Em um dia qualquer de julho de 1976, fomos, eu e um amigo, visitar uma garota pela qual ele era apaixonado. Chegando lá, a mãe dela nos recebeu muito bem e nos disse que estava lendo o romance Floradas na serra, de Dinah Silveira de Queiroz. O título desse romance e o nome de sua autora ficaram martelando em minha cabeça. Eu, a partir daquela visita já tão distante no tempo, fiquei com vontade de ler essa obra. Mas, por não procurá-la e também por ela não me vir às mãos, o tempo foi passando, e nada de essa leitura acontecer.
Um belo dia, porém, lá no velho Liceu, um colega, que ministra aula de Química, chegou para mim e falou:
__ Professor, eu tenho lá em casa um bocado de livros de uma coleção de literatura. Você não gostaria de me comprar? Eu vendo bem baratinho, a dois ou três reais cada um.
Topei na hora a proposta e pedi que, no dia seguinte, ele trouxesse uma lista dos livros para eu dar uma olhada. Enorme foi a minha surpresa ao perceber que, na relação que meu colega trouxera, estava Floradas na Serra. No mesmo dia, sofregamente, fui à casa dele e comprei todos os livros que me interessavam, inclusive o da Dinah, claro. Ao chegar de volta à minha casa, comecei logo a leitura de Floradas na serra e a concluí dois dias depois. A partir de então, desencadeou-se em mim uma vontade imensa de ler tudo dessa escritora e também sua biografia.
Li, então, os contos A moralista que consta da antologia Os cem melhores contos brasileiros do século; Pecado, que, concorrendo com 150 narrativas de autores latino – americanos traduzidas para o inglês, obteve o primeiro lugar num concurso literário nos EUA; O céu anterior, que é pura ficção científica, e vários outros.
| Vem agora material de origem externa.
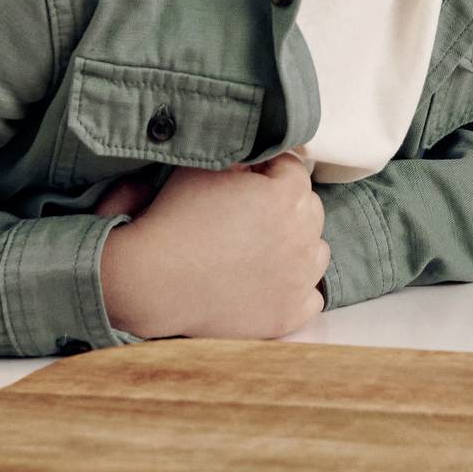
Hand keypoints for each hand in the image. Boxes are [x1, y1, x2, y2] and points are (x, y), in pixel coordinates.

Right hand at [97, 151, 330, 341]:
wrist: (155, 281)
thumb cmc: (176, 219)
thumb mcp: (205, 169)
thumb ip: (241, 157)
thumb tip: (256, 161)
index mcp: (285, 196)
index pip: (294, 170)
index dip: (271, 169)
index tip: (251, 176)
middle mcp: (302, 236)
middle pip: (310, 209)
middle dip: (287, 204)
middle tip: (253, 212)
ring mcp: (300, 279)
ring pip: (317, 251)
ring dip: (298, 245)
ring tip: (264, 247)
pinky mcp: (290, 314)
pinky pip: (312, 296)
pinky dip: (297, 288)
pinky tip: (271, 283)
Há um contraste interessante entre um dado de sua vida pessoal e alguns de seus contos. É o seguinte: ela era católica e chegou a ser recebida pelo papa Pio XII a quem defendeu numa crônica da acusação de ser o papa de Hitler. Contraditoriamente, porém, os padres que atuam em alguns de seu contos são figuras de pouca religiosidade e meio palermas. No conto A mão direita, há um sacerdote sem fé, sem vocação e com ódio da própria mãe. No conto Tarciso, há um padre tão palerma, que não percebe o caráter mediúnico de um adolescente de cuja família ele é muito amigo. No conto Guida, um padre, numa festa beneficente numa mansão, ao ser interpelado por uma senhora sobre vários casais que vão para debaixo das árvores, no escuro, apenas retruca: “Minha senhora, tudo é amor, amor, amor...” No conto A moralista, a cidade fica sem padre e entregue à liderança religiosa de uma mulher que exala sensualidade. Todas essas narrativas curtas de Dinah Silveira de Queiroz podem se resumir neste contraste: reflexões anticlericais de uma escritora católica.
Por fim, indiquei a leitura de DSQ a meu amigo, que é ateu e não gosta de padres. Mas acredito que ele vai gostar dos padres da Dinah, nem que seja apenas para reforçar seu inveterado anticlericalismo.